§ **DIRECTIVE**
Beginning with the first line, retype exactly the records below up to and including the line with "2025 m. spalio mėn."; pictures do not belong in the copy.
Top of MATERIAL PROVIDED
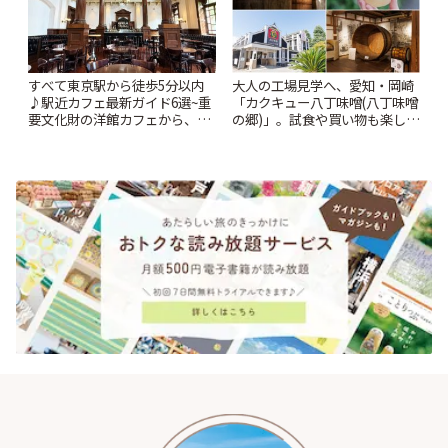
すべて東京駅から徒歩5分以内
大人の工場見学へ、愛知・岡崎
♪駅近カフェ最新ガイド6選~重
「カクキュー八丁味噌(八丁味噌
要文化財の洋館カフェから、改
の郷)」。試食や買い物も楽しみ
札すぐのレトロ喫茶まで~ | こと
♪ | ことりっぷ
りっぷ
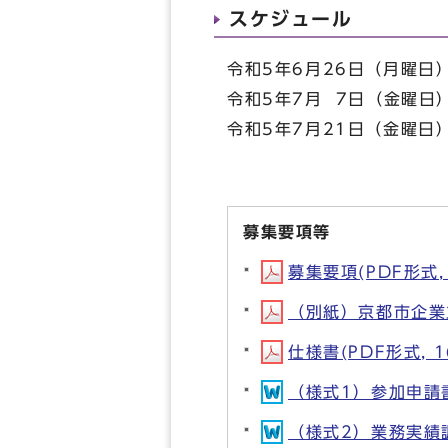
スケジュール
令和5年6月26日（月曜日
令和5年7月 7日（金曜日
令和5年7月21日（金曜日
募集要項等
募集要項(PDF形式, 
（別紙）京都市企業立
仕様書(PDF形式, 1
（様式1）参加申請書(
（様式2）業務実績調書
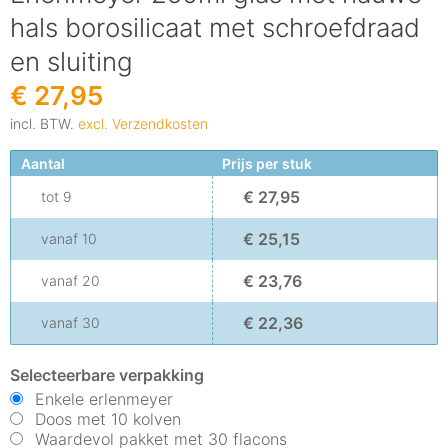
hals borosilicaat met schroefdraad
en sluiting
€ 27,95
incl. BTW.
excl. Verzendkosten
Aantal
Prijs per stuk
€ 27,95
tot
9
€ 25,15
vanaf
10
€ 23,76
vanaf
20
€ 22,36
vanaf
30
Selecteerbare verpakking
Enkele erlenmeyer
Doos met 10 kolven
Waardevol pakket met 30 flacons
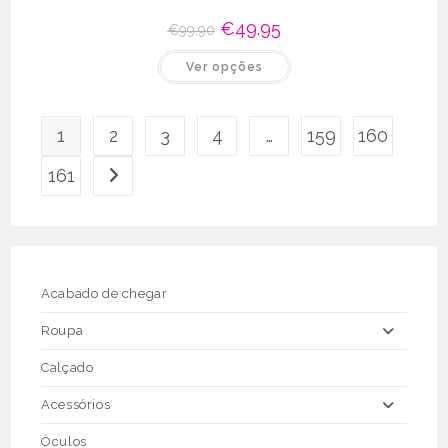
O
€
49.95
O
€
99.90
preço
preço
original
atual
This
Ver opções
era:
é:
product
€99.90.
€49.95.
has
multiple
variants.
The
1
2
3
4
…
159
160
options
may
be
161
chosen
on
the
product
page
Acabado de chegar
Roupa
Calçado
Acessórios
Óculos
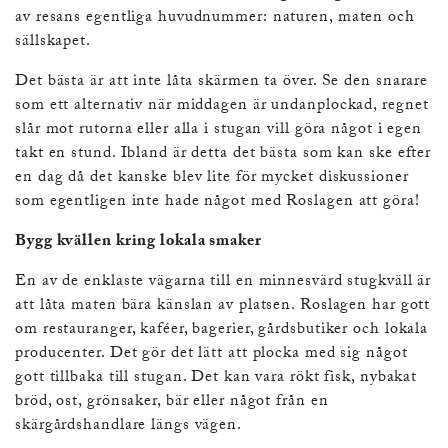
av resans egentliga huvudnummer: naturen, maten och
sällskapet.
Det bästa är att inte låta skärmen ta över. Se den snarare
som ett alternativ när middagen är undanplockad, regnet
slår mot rutorna eller alla i stugan vill göra något i egen
takt en stund. Ibland är detta det bästa som kan ske efter
en dag då det kanske blev lite för mycket diskussioner
som egentligen inte hade något med Roslagen att göra!
Bygg kvällen kring lokala smaker
En av de enklaste vägarna till en minnesvärd stugkväll är
att låta maten bära känslan av platsen. Roslagen har gott
om restauranger, kaféer, bagerier, gårdsbutiker och lokala
producenter. Det gör det lätt att plocka med sig något
gott tillbaka till stugan. Det kan vara rökt fisk, nybakat
bröd, ost, grönsaker, bär eller något från en
skärgårdshandlare längs vägen.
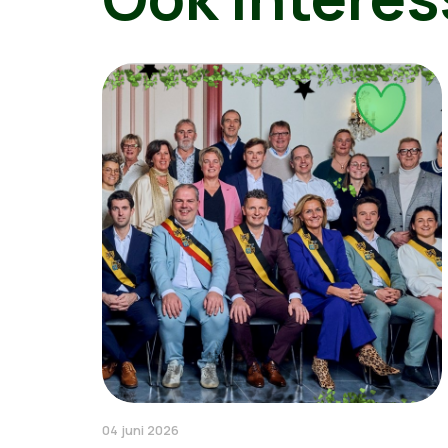
04 juni 2026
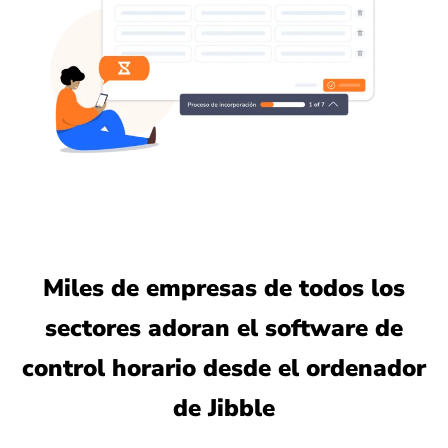
Miles de empresas de todos los
sectores adoran el software de
control horario desde el ordenador
de Jibble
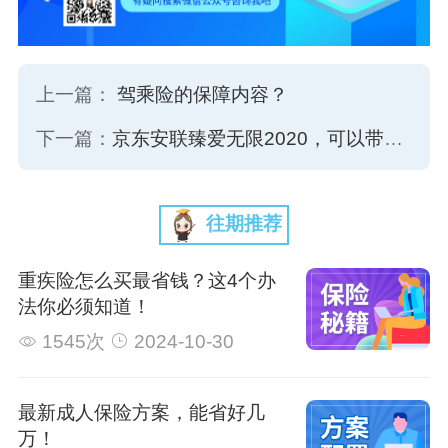
上一篇：
驾乘险的保障内容？
下一篇：
京东安联臻爱无限2020，可以带&ldquo;病&rdquo;投保的百万医疗险！
往期推荐
重疾险怎么买最省钱？这4个办
法你必须知道！
1545次
2024-10-30
最新成人保险方案，能省好几
万！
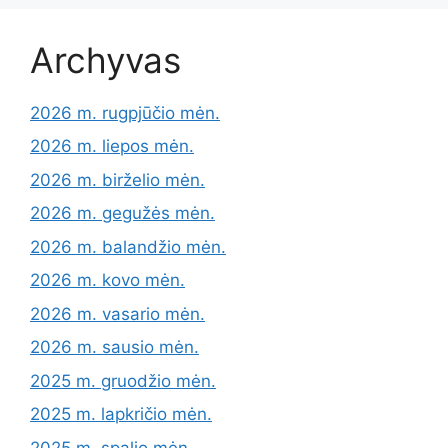
Archyvas
2026 m. rugpjūčio mėn.
2026 m. liepos mėn.
2026 m. birželio mėn.
2026 m. gegužės mėn.
2026 m. balandžio mėn.
2026 m. kovo mėn.
2026 m. vasario mėn.
2026 m. sausio mėn.
2025 m. gruodžio mėn.
2025 m. lapkričio mėn.
2025 m. spalio mėn.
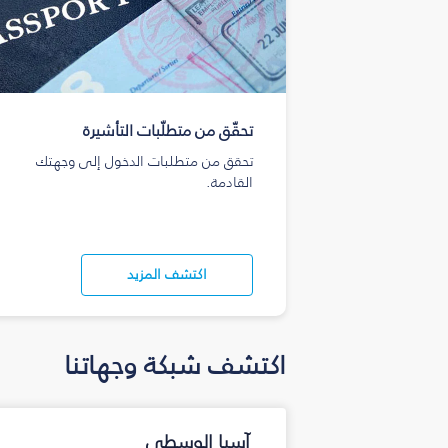
تحقّق من متطلّبات التأشيرة
تحقق من متطلبات الدخول إلى وجهتك
القادمة.
اكتشف المزيد
اكتشف شبكة وجهاتنا
آسيا الوسطى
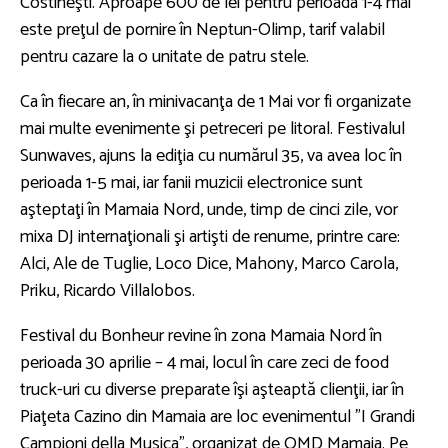
Costineşti. Aproape 600 de lei pentru perioada 1-4 mai
este preţul de pornire în Neptun-Olimp, tarif valabil
pentru cazare la o unitate de patru stele.
Ca în fiecare an, în minivacanţa de 1 Mai vor fi organizate
mai multe evenimente şi petreceri pe litoral. Festivalul
Sunwaves, ajuns la ediţia cu numărul 35, va avea loc în
perioada 1-5 mai, iar fanii muzicii electronice sunt
aşteptaţi în Mamaia Nord, unde, timp de cinci zile, vor
mixa DJ internaţionali şi artişti de renume, printre care:
Alci, Ale de Tuglie, Loco Dice, Mahony, Marco Carola,
Priku, Ricardo Villalobos.
Festival du Bonheur revine în zona Mamaia Nord în
perioada 30 aprilie – 4 mai, locul în care zeci de food
truck-uri cu diverse preparate îşi aşteaptă clienţii, iar în
Piaţeta Cazino din Mamaia are loc evenimentul ”I Grandi
Campioni della Musica”, organizat de OMD Mamaia. Pe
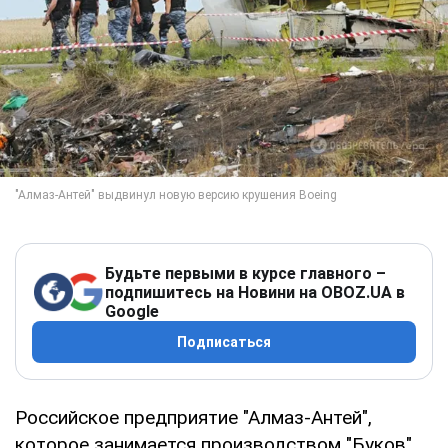
Будьте первыми в курсе главного –
подпишитесь на Новини на OBOZ.UA в
Google
Подписаться
Российское предприятие "Алмаз-Антей",
которое занимается производством "Буков"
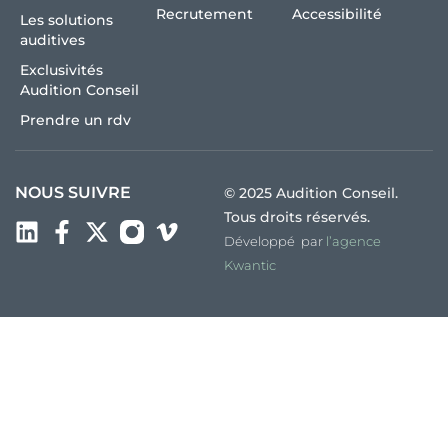
Recrutement
Accessibilité
Les solutions
auditives
Exclusivités
Audition Conseil
Prendre un rdv
NOUS SUIVRE
© 2025 Audition Conseil.
Tous droits réservés.
Développé par
l’agence
Kwantic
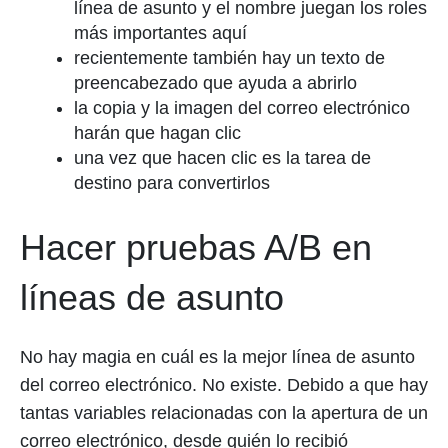
línea de asunto y el nombre juegan los roles
más importantes aquí
recientemente también hay un texto de
preencabezado que ayuda a abrirlo
la copia y la imagen del correo electrónico
harán que hagan clic
una vez que hacen clic es la tarea de
destino para convertirlos
Hacer pruebas A/B en
líneas de asunto
No hay magia en cuál es la mejor línea de asunto
del correo electrónico. No existe. Debido a que hay
tantas variables relacionadas con la apertura de un
correo electrónico, desde quién lo recibió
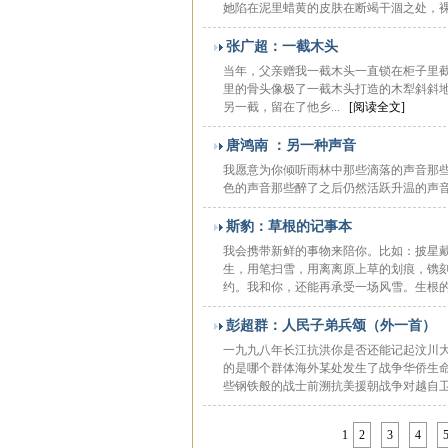
她陷在泥里蜡黄的皮肤在断竭干涸之处，裸
张广超：一截木头
当年，父亲赠我一截木头一直锁在柜子里
里的骨头像极了一截木头打造的木犁斜斜
另一截，留在了他乡...
[阅读全文]
唐鸿南 ：另一种声音
我愿意为你倾听雨林中那些滴落的声音那
色的声音那些醉了之后仍然活跃升温的声音
斯豹：草根的记事本
我会携带新鲜的事物来陪你。比如：披星
生，用笔扫雪，用离离原上草的划痕，镌
约。我和你，还能再承受一场风雪。生根的
彭超群：人民子弟兵颂（外一首）
一九九八年长江抗洪你是否还能记起汶川
的是哪个群体海外某处发生了战争华侨生
些钢铁般的战士前溯抗美援朝战争对越自卫
1
2
3
4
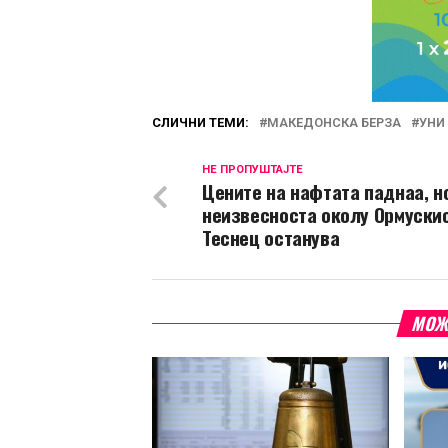
СЛИЧНИ ТЕМИ:
МАКЕДОНСКА БЕРЗА
УНИ
НЕ ПРОПУШТАЈТЕ
Цените на нафтата паднаа, н
неизвесноста околу Ормуски
Теснец останува
МОЖ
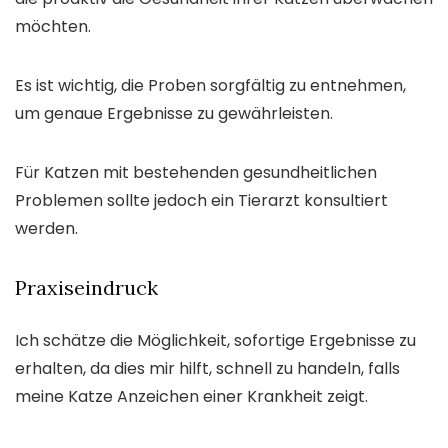
möchten.
Es ist wichtig, die Proben sorgfältig zu entnehmen,
um genaue Ergebnisse zu gewährleisten.
Für Katzen mit bestehenden gesundheitlichen
Problemen sollte jedoch ein Tierarzt konsultiert
werden.
Praxiseindruck
Ich schätze die Möglichkeit, sofortige Ergebnisse zu
erhalten, da dies mir hilft, schnell zu handeln, falls
meine Katze Anzeichen einer Krankheit zeigt.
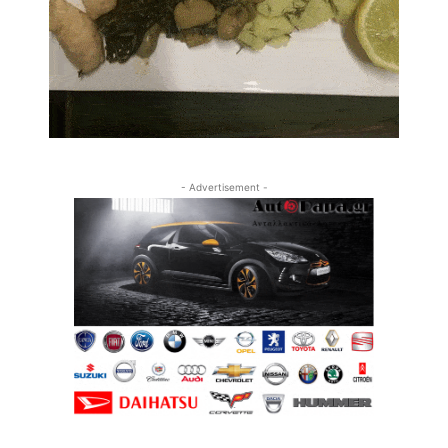
- Advertisement -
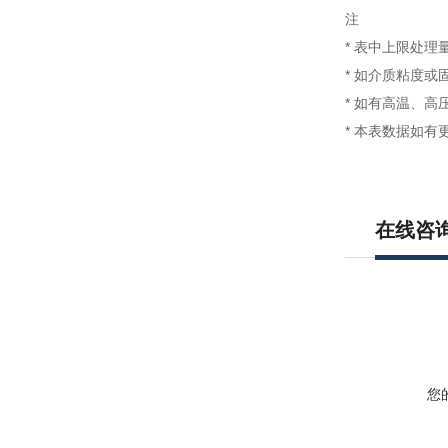
注
* 表中上限处理
* 如介质粘度
* 如有高温、
* 本表数据如
在线咨
您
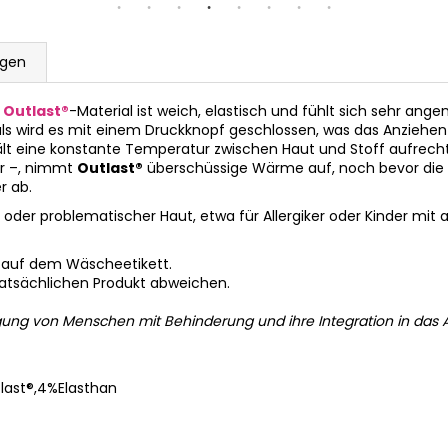
ngen
t
Outlast®
-Material ist weich, elastisch und fühlt sich sehr ang
ls wird es mit einem Druckknopf geschlossen, was das Anziehen e
t eine konstante Temperatur zwischen Haut und Stoff aufrecht.
r –, nimmt
Outlast®
überschüssige Wärme auf, noch bevor die H
r ab.
 oder problematischer Haut, etwa für Allergiker oder Kinder mit
 auf dem Wäscheetikett.
tatsächlichen Produkt abweichen.
gung von Menschen mit Behinderung und ihre Integration in das A
ast®,4%Elasthan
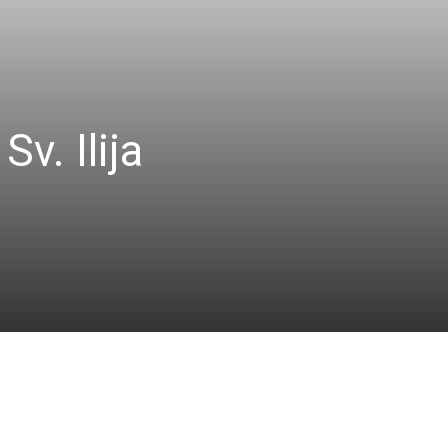
v. Ilija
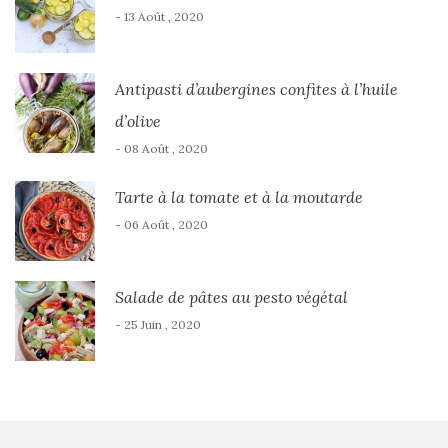
- 13 Août , 2020
Antipasti d’aubergines confites à l’huile
d’olive
- 08 Août , 2020
Tarte à la tomate et à la moutarde
- 06 Août , 2020
Salade de pâtes au pesto végétal
- 25 Juin , 2020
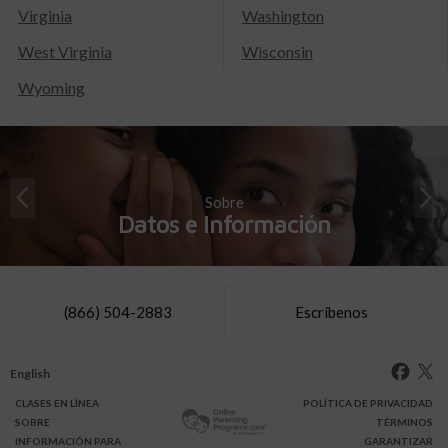
Virginia
Washington
West Virginia
Wisconsin
Wyoming
Sobre
Datos e Información
(866) 504-2883
Escríbenos
English
CLASES
EN LÍNEA
POLÍTICA DE PRIVACIDAD
SOBRE
TÉRMINOS
INFO
RMACIÓN
PARA
GARANTIZAR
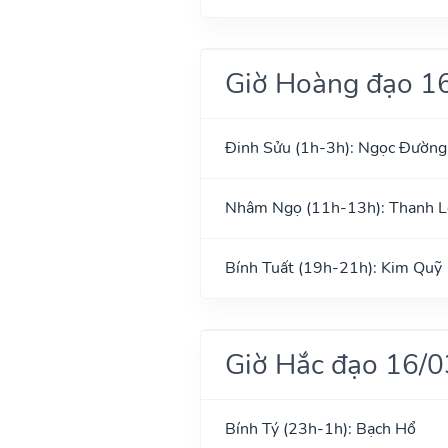
Giờ Hoàng đạo 1
Đinh Sửu (1h-3h): Ngọc Đường
Nhâm Ngọ (11h-13h): Thanh 
Bính Tuất (19h-21h): Kim Quỹ
Giờ Hắc đạo 16/
Bính Tý (23h-1h): Bạch Hổ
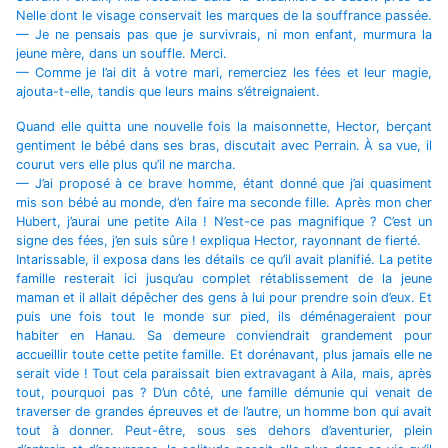
Nelle dont le visage conservait les marques de la souffrance passée.
— Je ne pensais pas que je survivrais, ni mon enfant, murmura la
jeune mère, dans un souffle. Merci.
— Comme je l’ai dit à votre mari, remerciez les fées et leur magie,
ajouta-t-elle, tandis que leurs mains s’étreignaient.
Quand elle quitta une nouvelle fois la maisonnette, Hector, berçant
gentiment le bébé dans ses bras, discutait avec Perrain. À sa vue, il
courut vers elle plus qu’il ne marcha.
— J’ai proposé à ce brave homme, étant donné que j’ai quasiment
mis son bébé au monde, d’en faire ma seconde fille. Après mon cher
Hubert, j’aurai une petite Aila ! N’est-ce pas magnifique ? C’est un
signe des fées, j’en suis sûre ! expliqua Hector, rayonnant de fierté.
Intarissable, il exposa dans les détails ce qu’il avait planifié. La petite
famille resterait ici jusqu’au complet rétablissement de la jeune
maman et il allait dépêcher des gens à lui pour prendre soin d’eux. Et
puis une fois tout le monde sur pied, ils déménageraient pour
habiter en Hanau. Sa demeure conviendrait grandement pour
accueillir toute cette petite famille. Et dorénavant, plus jamais elle ne
serait vide ! Tout cela paraissait bien extravagant à Aila, mais, après
tout, pourquoi pas ? D’un côté, une famille démunie qui venait de
traverser de grandes épreuves et de l’autre, un homme bon qui avait
tout à donner. Peut-être, sous ses dehors d’aventurier, plein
Bottom of MATERIAL PROVIDED
§ **SOLUTION TO THIS EXERCISE**
すべて東京駅から徒歩5分以内
大人の工場見学へ、愛知・岡崎
♪駅近カフェ最新ガイド6選~重
「カクキュー八丁味噌(八丁味噌
要文化財の洋館カフェから、改
の郷)」。試食や買い物も楽しみ
札すぐのレトロ喫茶まで~ | こと
♪ | ことりっぷ
りっぷ
スケジュール
令和5年6月26日（月曜日
令和5年7月 7日（金曜日
令和5年7月21日（金曜日
募集要項等
募集要項(PDF形式, 
（別紙）京都市企業立
仕様書(PDF形式, 1
（様式1）参加申請書(
（様式2）業務実績調書
hals borosilicaat met schroefdraad
en sluiting
€ 27,95
incl. BTW.
excl. Verzendkosten
Aantal
Prijs per stuk
€ 27,95
tot
9
€ 25,15
vanaf
10
€ 23,76
vanaf
20
€ 22,36
vanaf
30
Selecteerbare verpakking
Enkele erlenmeyer
Doos met 10 kolven
Waardevol pakket met 30 flacons
O
€
49.95
O
€
99.90
preço
preço
original
atual
This
Ver opções
era:
é:
product
€99.90.
€49.95.
has
multiple
variants.
The
1
2
3
4
…
159
160
options
may
be
161
chosen
on
the
product
page
Acabado de chegar
Roupa
Calçado
Acessórios
Óculos
av resans egentliga huvudnummer: naturen, maten och
sällskapet.
Det bästa är att inte låta skärmen ta över. Se den snarare
som ett alternativ när middagen är undanplockad, regnet
slår mot rutorna eller alla i stugan vill göra något i egen
takt en stund. Ibland är detta det bästa som kan ske efter
en dag då det kanske blev lite för mycket diskussioner
som egentligen inte hade något med Roslagen att göra!
Bygg kvällen kring lokala smaker
En av de enklaste vägarna till en minnesvärd stugkväll är
att låta maten bära känslan av platsen. Roslagen har gott
om restauranger, kaféer, bagerier, gårdsbutiker och lokala
producenter. Det gör det lätt att plocka med sig något
gott tillbaka till stugan. Det kan vara rökt fisk, nybakat
bröd, ost, grönsaker, bär eller något från en
skärgårdshandlare längs vägen.
04 juni 2026
Miles de empresas de todos los
sectores adoran el software de
control horario desde el ordenador
de Jibble
上一篇：
驾乘险的保障内容？
下一篇：
京东安联臻爱无限2020，可以带&ldquo;病&rdquo;投保的百万医疗险！
往期推荐
重疾险怎么买最省钱？这4个办
法你必须知道！
1545次
2024-10-30
最新成人保险方案，能省好几
万！
Archyvas
2026 m. rugpjūčio mėn.
2026 m. liepos mėn.
2026 m. birželio mėn.
2026 m. gegužės mėn.
2026 m. balandžio mėn.
2026 m. kovo mėn.
2026 m. vasario mėn.
2026 m. sausio mėn.
2025 m. gruodžio mėn.
2025 m. lapkričio mėn.
2025 m. spalio mėn.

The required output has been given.